Now, just a day or two ago I saw a story on WCCO Television. You know, one of those cute stories about some kids who wrote a letter to the editor? They complained about how difficult it is to finish, let alone enjoy, a school lunch in the ridiculously brief time allowed. There was Superintendent Johnson (Minneapolis Public Schools) eating with the girls, acknowledging the problem, and suggesting that she would look into a solution. Really? We all know this has been a problem for a very long time. How hard can it be to fix?

Good grief. Everyone knows that physical education in our nation’s schools looks pretty much the way it did throughout the 20th Century. (Actually, as I recall, those of us who were educated way back then were treated to many more hours of phy-ed than our youngsters are today.) Life is much more sedentary now, and our kids are growing obese. It is heartening to hear about programs like those in Naperville, Illinois and Farmington, Minnesota, but why, oh why, are they so slow in coming? School lunch? Hello? How long have we discussed and debated the quality of school food and the uncivil atmosphere of the typical school cafeteria? Is there something I’m missing here?

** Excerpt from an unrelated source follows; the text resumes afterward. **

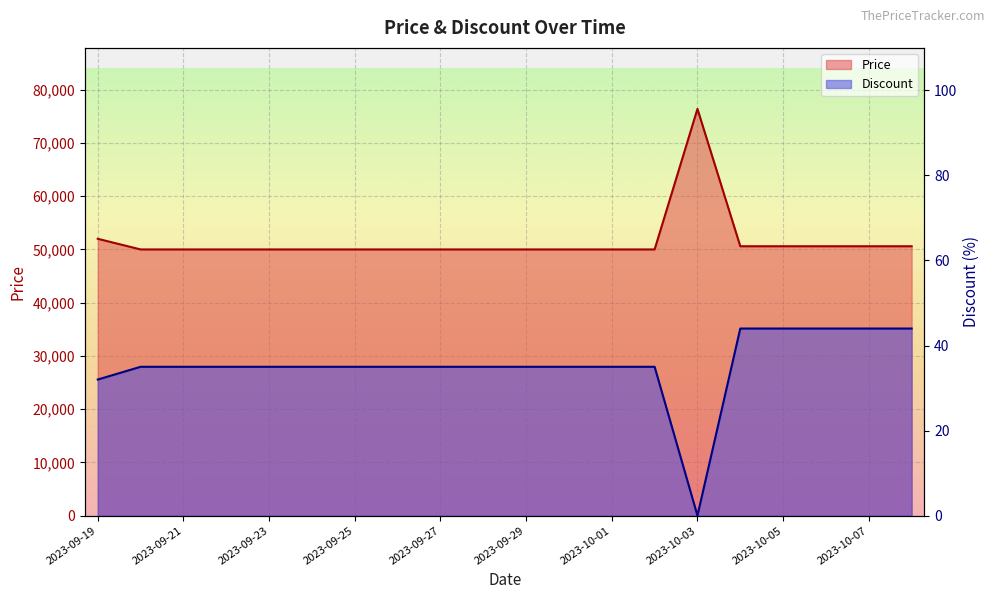

How many positive values does the Discount series have?

19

Imagine a school system where all students came to school every day, on time, with adequate supplies, and completed homework. Imagine a daily phy-ed experience that included yoga, hip-hop aerobic dance, step classes, and exercise bikes. Imagine a leisurely lunch period featuring high quality food. Imagine high school students starting their day at 8:30 instead of 7:30. (Remember that initiative? It is known that adolescents’ sleep cycles don’t coincide with school schedules. A lot of noise was made a few years ago here in the Twin Cities regarding this problem, but, alas, the last time I checked, all of Saint Paul’s public high schools still start at 7:30.) Again, why is this so impossible? 

The tragedy here is that these changes are cheap. They are doable now. They don’t involve major restructuring of teacher training institutions or painful, demoralizing debates about teacher quality or tenure. If we have the time to beat teachers over the head, why don’t administrators have the time to plan and implement sensible changes that, by all accounts, would result in higher test scores without firing anyone? Maybe more of our school district officials should make some phone calls to Naperville, and our students should keep pressuring administrators by writing editorials; neither action costs much at all.